── SOURCE INFORMATION

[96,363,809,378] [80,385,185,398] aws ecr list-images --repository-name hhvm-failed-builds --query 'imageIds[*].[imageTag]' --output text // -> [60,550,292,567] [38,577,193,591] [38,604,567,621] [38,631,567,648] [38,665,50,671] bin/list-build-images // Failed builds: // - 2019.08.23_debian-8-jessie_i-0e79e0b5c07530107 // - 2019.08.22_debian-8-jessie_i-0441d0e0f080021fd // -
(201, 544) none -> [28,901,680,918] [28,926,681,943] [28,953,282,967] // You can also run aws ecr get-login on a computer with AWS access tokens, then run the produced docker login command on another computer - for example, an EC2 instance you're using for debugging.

────
── SOURCE INFORMATION

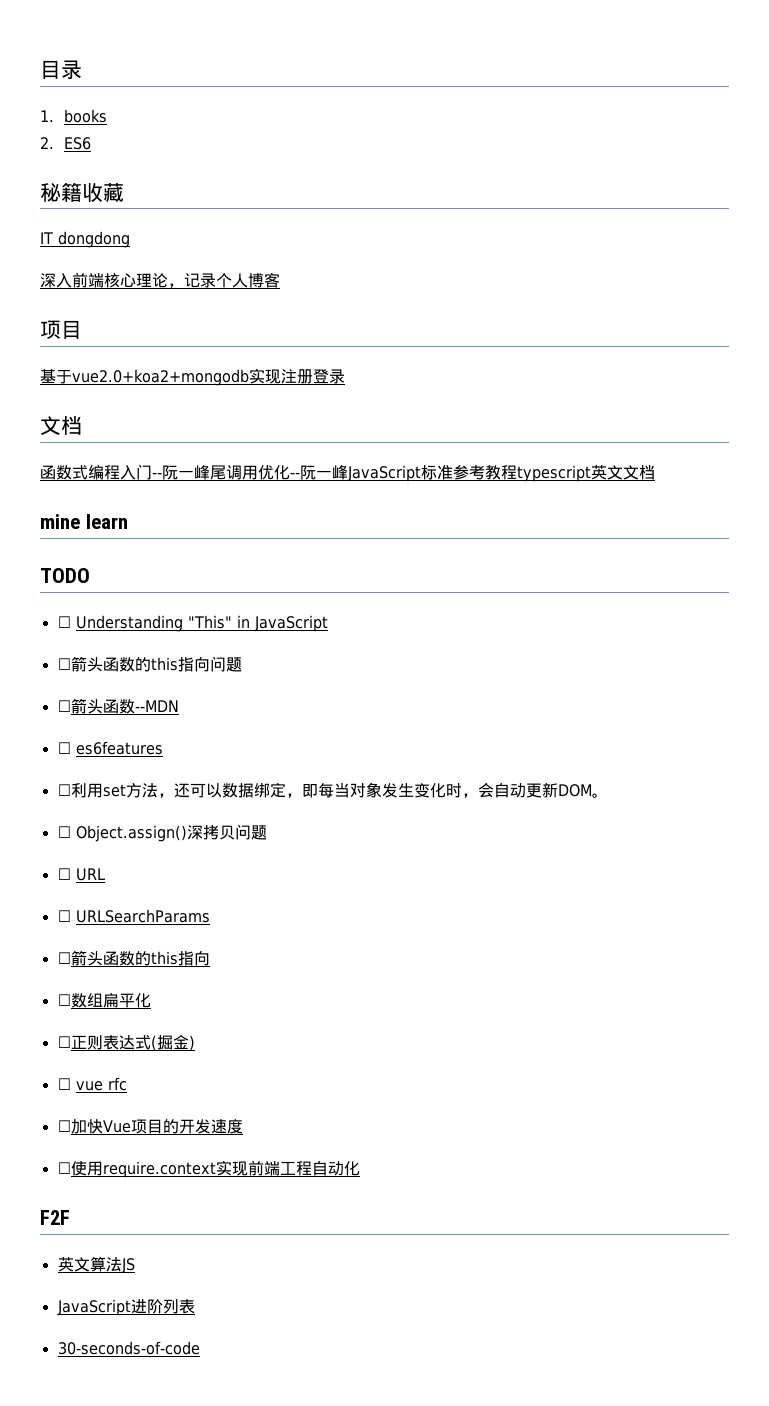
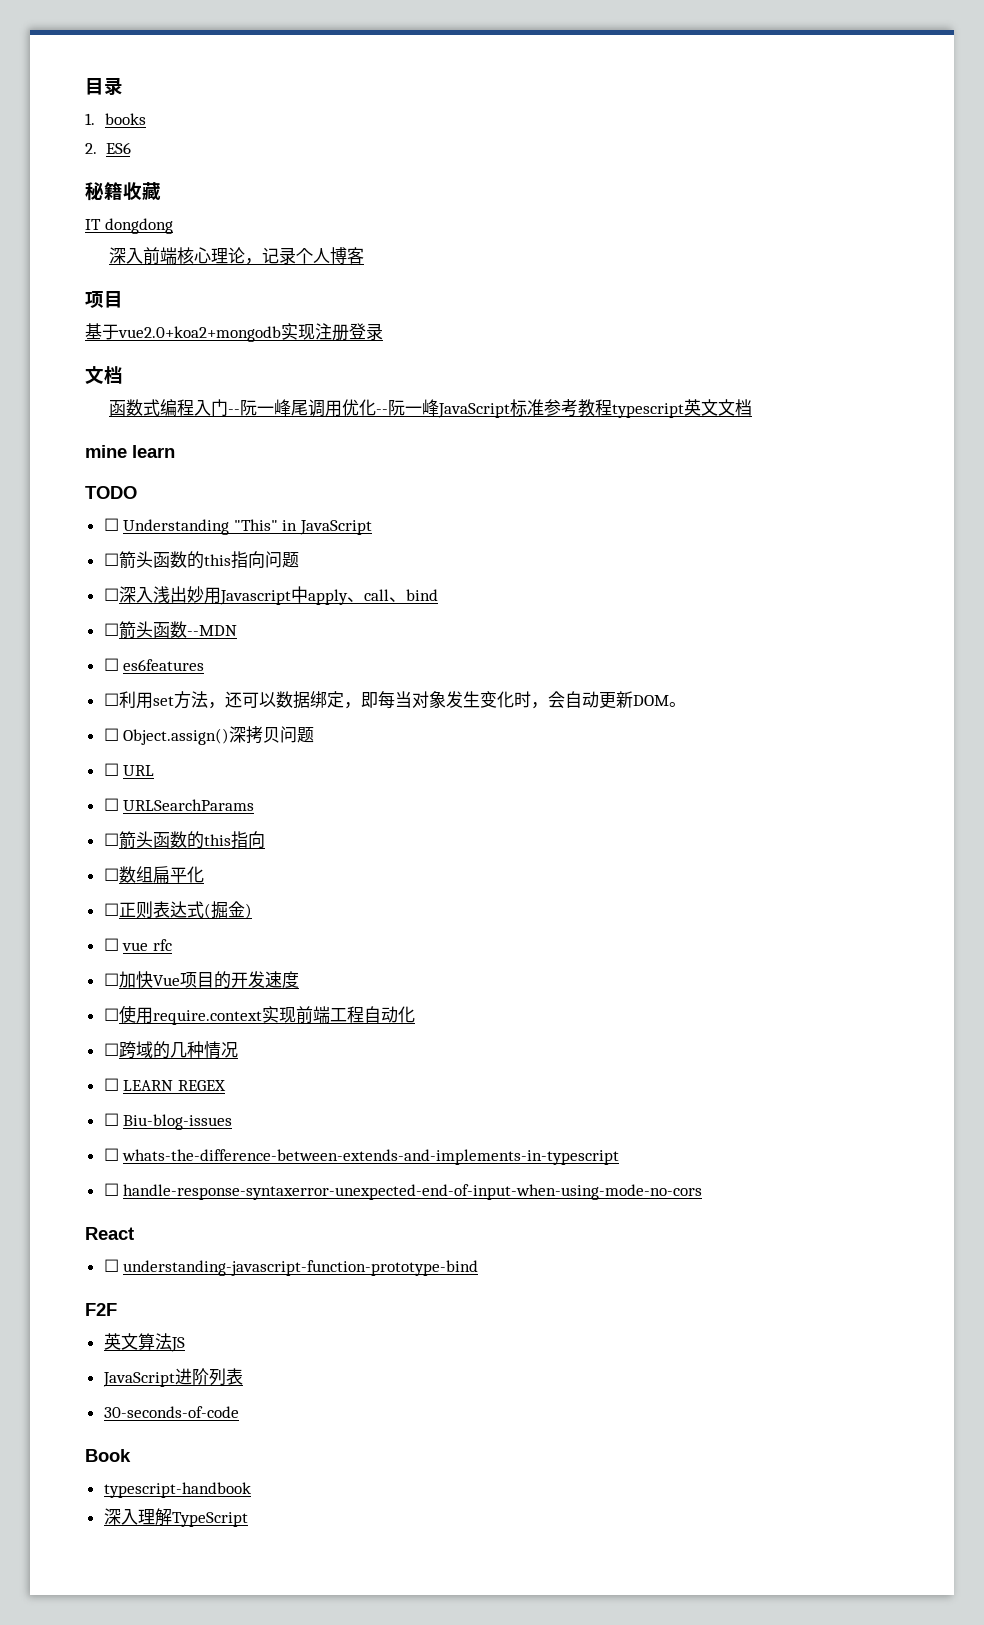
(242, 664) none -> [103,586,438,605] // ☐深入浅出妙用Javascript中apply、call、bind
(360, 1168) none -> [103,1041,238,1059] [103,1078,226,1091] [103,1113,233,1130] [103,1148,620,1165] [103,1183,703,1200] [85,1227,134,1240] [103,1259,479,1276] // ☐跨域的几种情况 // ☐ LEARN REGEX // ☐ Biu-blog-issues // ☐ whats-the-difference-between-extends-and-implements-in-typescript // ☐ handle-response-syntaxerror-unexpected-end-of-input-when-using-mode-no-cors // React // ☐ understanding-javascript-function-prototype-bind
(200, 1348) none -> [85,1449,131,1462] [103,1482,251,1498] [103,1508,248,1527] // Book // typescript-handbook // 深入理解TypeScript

────

■ **WHAT TO PRODUCE**
The lines of the records that contain the string "bind" should be located and copied.

■ **YOUR SOLUTION**
(242, 664) none -> [103,586,438,605] // ☐深入浅出妙用Javascript中apply、call、bind
(360, 1168) none -> [103,1041,238,1059] [103,1078,226,1091] [103,1113,233,1130] [103,1148,620,1165] [103,1183,703,1200] [85,1227,134,1240] [103,1259,479,1276] // ☐跨域的几种情况 // ☐ LEARN REGEX // ☐ Biu-blog-issues // ☐ whats-the-difference-between-extends-and-implements-in-typescript // ☐ handle-response-syntaxerror-unexpected-end-of-input-when-using-mode-no-cors // React // ☐ understanding-javascript-function-prototype-bind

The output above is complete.